A Randomized, Placebo-Controlled, Multicenter Proof-of-Concept (POC) Study to Assess the Safety and Efficacy of the Novel Allosteric AKT Inhibitor, VAD044, in Adults with Hereditary Hemorrhagic Telangiectasia (HHT)

Introduction: HHT is the second most common inherited bleeding disorder (1 in 5000 people) yet still lacks approved therapies. HHT results in severe recurrent epistaxis, chronic gastrointestinal bleeding, and visceral vascular complications that cause major clinical and psychosocial morbidity and reduce life expectancy. In HHT, mutations in endoglin or ALK1 cause overactivation of the serine/threonine kinase, AKT, driving telangiectasia formation and visceral organ arteriovenous malformation. VAD044 is an oral, once-daily allosteric selective inhibitor of AKT1/2 in development as a potential disease-modifying therapy for HHT. We report primary results from a POC study (NCT05406362) of VAD044 in adults with HHT.

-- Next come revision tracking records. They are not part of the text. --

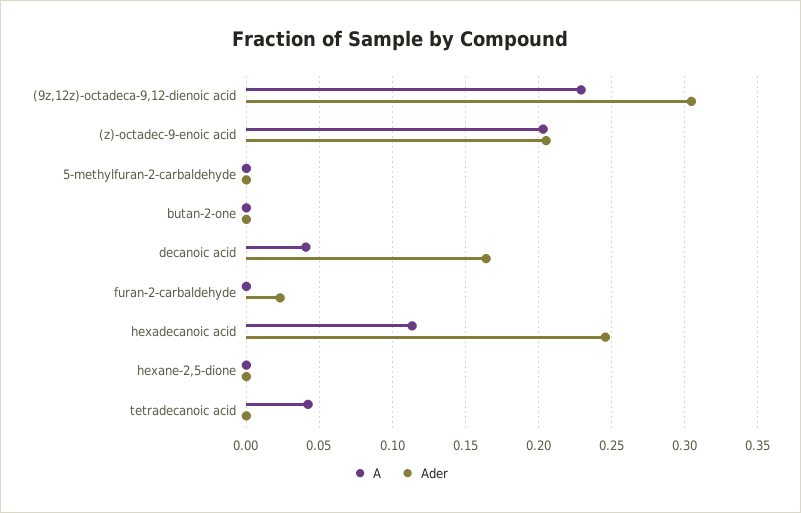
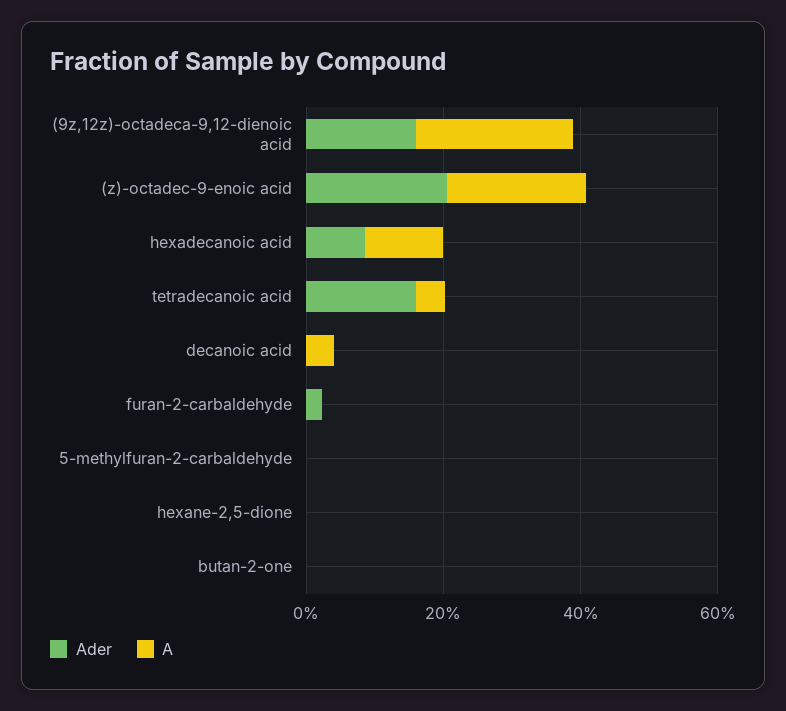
  {
    "A": {
      "(9z,12z)-octadeca-9,12-dienoic acid": 0.23,
      "(z)-octadec-9-enoic acid": 0.205,
      "5-methylfuran-2-carbaldehyde": 0,
      "butan-2-one": 0,
      "decanoic acid": 0.04,
      "furan-2-carbaldehyde": 0,
      "hexadecanoic acid": 0.115,
      "hexane-2,5-dione": 0,
      "tetradecanoic acid": 0.04
    },
    "Ader": {
-     "(9z,12z)-octadeca-9,12-dienoic acid": 0.305,
+     "(9z,12z)-octadeca-9,12-dienoic acid": 0.15,
      "(z)-octadec-9-enoic acid": 0.205,
      "5-methylfuran-2-carbaldehyde": 0,
      "butan-2-one": 0,
-     "decanoic acid": 0.165,
+     "decanoic acid": 0,
      "furan-2-carbaldehyde": 0.025,
-     "hexadecanoic acid": 0.245,
+     "hexadecanoic acid": 0.1,
      "hexane-2,5-dione": 0,
-     "tetradecanoic acid": 0
+     "tetradecanoic acid": 0.15
    }
  }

Methods: This randomized, placebo-controlled study was conducted in the US and EU and evaluated the safety and efficacy of 2 oral doses of VAD044 in adults with moderate to severe HHT. Inclusion criteria included >20 episodes and >80 minutes duration of epistaxis per month (28 days), an Epistaxis Severity Score (ESS; range: 0–10) >4, and requirement for IV iron/RBC transfusion in the 6 months before enrollment. Patients were randomized 1:1:1 to VAD044 30 mg, VAD044 40 mg, or placebo orally once daily for 12 weeks with an 8-week follow-up period. The primary objective was to assess safety and tolerability of once-daily VAD044; the primary endpoint was adverse event (AE) frequency and severity. Secondary objectives included the impact of VAD044 on epistaxis endpoints. Exploratory endpoints included number of epistaxis-free days, Patient Global Impression of Change, and hemoglobin. Patients recorded epistaxis events daily using an HHT eDiary app. Meaningful change thresholds to assess clinically meaningful effects were determined using an anchor-based analysis.

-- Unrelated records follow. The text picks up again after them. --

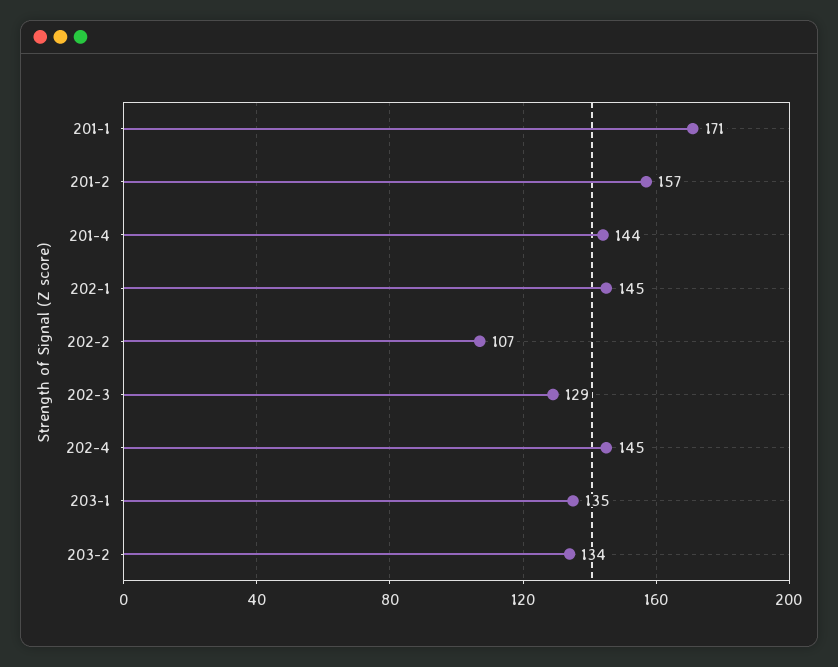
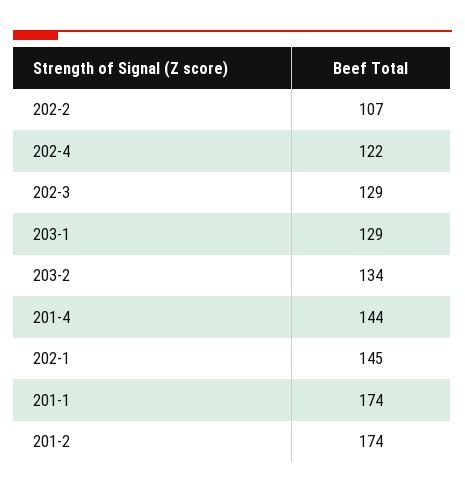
  {
-   "201-1": 171,
+   "201-1": 174,
-   "201-2": 157,
+   "201-2": 174,
    "201-4": 144,
    "202-1": 145,
    "202-2": 107,
    "202-3": 129,
-   "202-4": 145,
+   "202-4": 122,
-   "203-1": 135,
+   "203-1": 129,
    "203-2": 134
  }

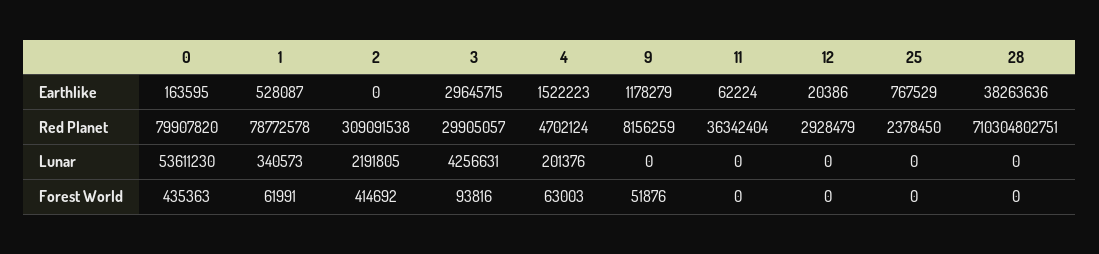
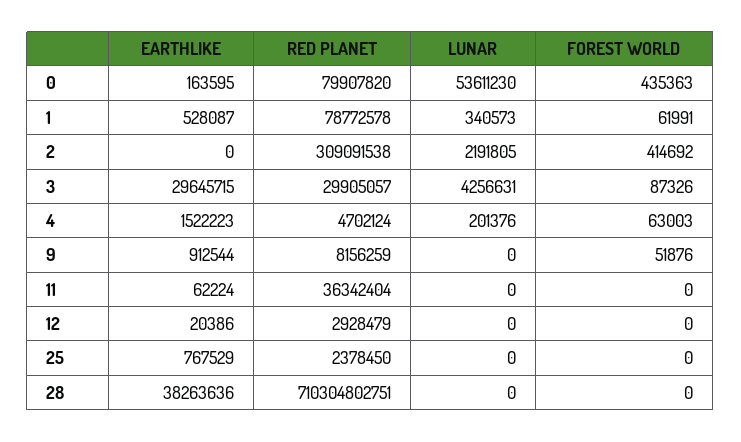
  {
    "0": {
      "Earthlike": 163595,
      "Red Planet": 79907820,
      "Lunar": 53611230,
      "Forest World": 435363
    },
    "1": {
      "Earthlike": 528087,
      "Red Planet": 78772578,
      "Lunar": 340573,
      "Forest World": 61991
    },
    "2": {
      "Earthlike": 0,
      "Red Planet": 309091538,
      "Lunar": 2191805,
      "Forest World": 414692
    },
    "3": {
      "Earthlike": 29645715,
      "Red Planet": 29905057,
      "Lunar": 4256631,
-     "Forest World": 93816
+     "Forest World": 87326
    },
    "4": {
      "Earthlike": 1522223,
      "Red Planet": 4702124,
      "Lunar": 201376,
      "Forest World": 63003
    },
    "9": {
-     "Earthlike": 1178279,
+     "Earthlike": 912544,
      "Red Planet": 8156259,
      "Lunar": 0,
      "Forest World": 51876
    },
    "11": {
      "Earthlike": 62224,
      "Red Planet": 36342404,
      "Lunar": 0,
      "Forest World": 0
    },
    "12": {
      "Earthlike": 20386,
      "Red Planet": 2928479,
      "Lunar": 0,
      "Forest World": 0
    },
    "25": {
      "Earthlike": 767529,
      "Red Planet": 2378450,
      "Lunar": 0,
      "Forest World": 0
    },
    "28": {
      "Earthlike": 38263636,
      "Red Planet": 710304802751,
      "Lunar": 0,
      "Forest World": 0
    }
  }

Results: Seventy-five patients (mean [range] age: 56 [18–73] years; 57% female) were randomized and received VAD044 30 mg (n=24), 40 mg (n=25), or placebo (n=26). Six patients (30 mg n=4; 40 mg n=1; placebo n=1) discontinued treatment due to an AE. Grade 1 (30 mg 83% of patients; 40 mg 75%; placebo 65%) and 2 (30 mg 46%; 40 mg 54%; placebo 31%) AEs were the most common. Grade 3 AEs occurred in 17%, 13%, and 15% of patients in the 30-mg, 40-mg, and placebo groups, respectively. All serious AEs (30 mg 13%; 40 mg 4%; placebo 12%) were assessed as unrelated to study drug. Off-target AE profiles were similar between groups. AEs occurring in >10% of patients were mild, manageable, reversible, and dose-related on-target effects of AKT inhibition and included rash (30 mg 25%; 40 mg 46%; placebo 8%), hyperglycemia (40 mg 12%), and diarrhea (30 mg 12%; 40 mg 8%; placebo 4%). Most rashes resolved with topical corticosteroids without withholding study drug.

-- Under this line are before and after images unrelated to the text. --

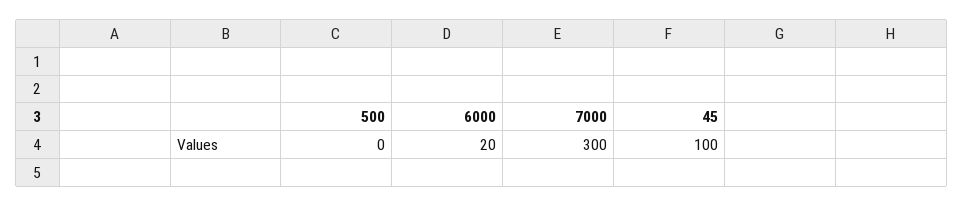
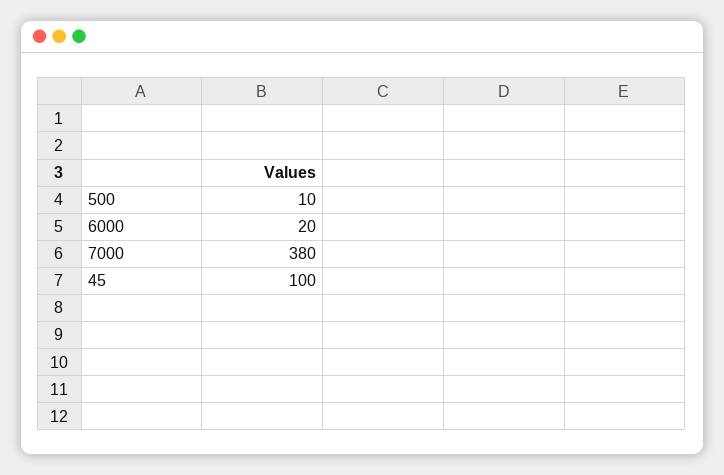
  {
-   "500": 0,
+   "500": 10,
    "6000": 20,
-   "7000": 300,
+   "7000": 380,
    "45": 100
  }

Mean (SD) epistaxis frequency, duration, and intensity of flow decreased by 33% (32), 43% (42), and 17% (25) in the 40-mg group versus 17% (38), 17% (53), and 7% (25) in the placebo group (sensitivity analyses, n=66). Epistaxis-free days increased by 5 days/month in the 40-mg group versus 2.7 days/month in the placebo group. The effects of VAD044 30 mg on epistaxis were either similar to 40 mg or dose-proportional. Meaningful change thresholds were reached for epistaxis frequency, duration, and epistaxis-free days for the 40 mg group but not placebo. The Patient Global Impression of Changes category of “much better” at week 12 was reported by 60%, 35%, and 17% of patients in the 40-mg, 30-mg, and placebo groups, respectively. At week 12, the median difference in hemoglobin between the 40-mg group and placebo was +1.1 g/dL in those with moderate/severe baseline anemia. By the end of treatment, visible regressions of telangiectasia were observed in some patients in the 40-mg group, suggesting a long-term potential for vascular remodeling.

Conclusions: These data show that the safety and tolerability of oral, once-daily VAD044 for 12 weeks were similar to placebo except for drug class effects, which were mostly mild and resolved while on study drug. Relative to placebo, VAD044 40 mg elicited substantial and clinically meaningful improvements in epistaxis parameters and other disease activity measures, and a major, dose-dependent improvement in Patient Global Impression of Change. These results support continued development of VAD044—the first-ever novel therapy being developed specifically for HHT—to address the major unmet need for patients with HHT. An open-label extension trial is ongoing.